Tom Ewing’s Regulatory Update

* The Coasties Are Working Overtime: (But what else is new, right?) The comment period for the Port Access Route Study (PARS) “Alaskan Arctic Coast” closed this past week. That study started in December 2018. The comment period was extended a number of times. Has the arctic coast changed in the past 4 years? Well, that depends, of course, on how you read the doomsday clock. The same day as this PARS deadline the CG announced a new PARS: “Approaches to Maine, New Hampshire, and Massachusetts.” The primary purpose: “to consider whether existing or additional routing measures are necessary to improve navigation safety due to factors such as planned or potential offshore development, current port capabilities and planned improvements, increased vessel traffic, changing vessel traffic patterns, weather conditions, or navigational difficulty.” Comments are due May 16.

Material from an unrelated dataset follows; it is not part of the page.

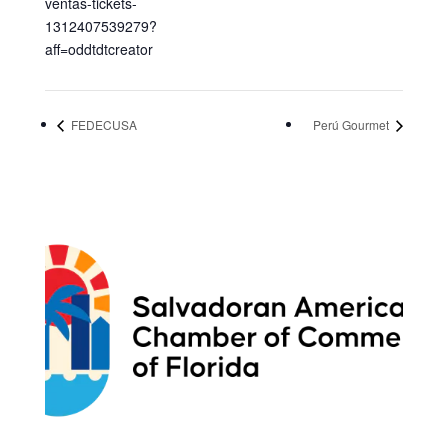
ventas-tickets-
1312407539279?
aff=oddtdtcreator
FEDECUSA
Perú Gourmet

* Under the Magnifying Glass: NOAA and National Marine Fisheries Service (NMFS) announced the start of an Endangered and Threatened Species review of the North Pacific Right Whale. The Endangered Species Act (ESA) requires such a review every five years. NMFS writes that the review “must be based on the best scientific and commercial data available at the time of the review.” The agency is requesting “any such information on the North Pacific right whale, particularly information on its status, threats, and recovery that has become available since the previous 5-year review” from December 2017. NOAA estimates there are likely fewer than 500 North Pacific right whales remaining, and most sightings have been of single whales, though small groups have been sighted. NMFS uses five core factors to determine endangered or threatened status. The first one listed: “The present or threatened destruction, modification, or curtailment of its habitat or range.” Could that include wind energy areas proposed for CA and likely to follow off the coasts of Oregon and Washington? Comments are due May 31.

* You Need Stuff to Make Stuff: Department of Interior (DOI) had a critical announcement last week: it is seeking comments to “inform an interagency working group on mining regulations, laws and permitting.” Currently, a mining permit in the US can take 20 years. DOI’s move shows the push and pull of forces trying to steer this set of issues. The Federal Register notice references President Biden’s EO 14017 which requires a review of mining standards, for environmental protection, on the one hand, but also the need to “examine opportunities to reduce time, cost, and risk of permitting.” This is a focus repeated in the recent infrastructure act. In contrast, last September, Tribes and environmental groups petitioned DOI for a rulemaking to strengthen mining and land use laws. The working group will include DOA, the Forest Service, EPA, the Army Corps and DOE and DOC. One rhetorical question from DOI: How could updates to the Mining Law of 1872, or other relevant statutes, help provide more certainty and timeliness in the permitting process? Wow… 1872…a relevant statute..! The Working Group apparently is limited to government staff. However, watch for upcoming public roundtables providing a chance to comment. Written comments are due by July 31.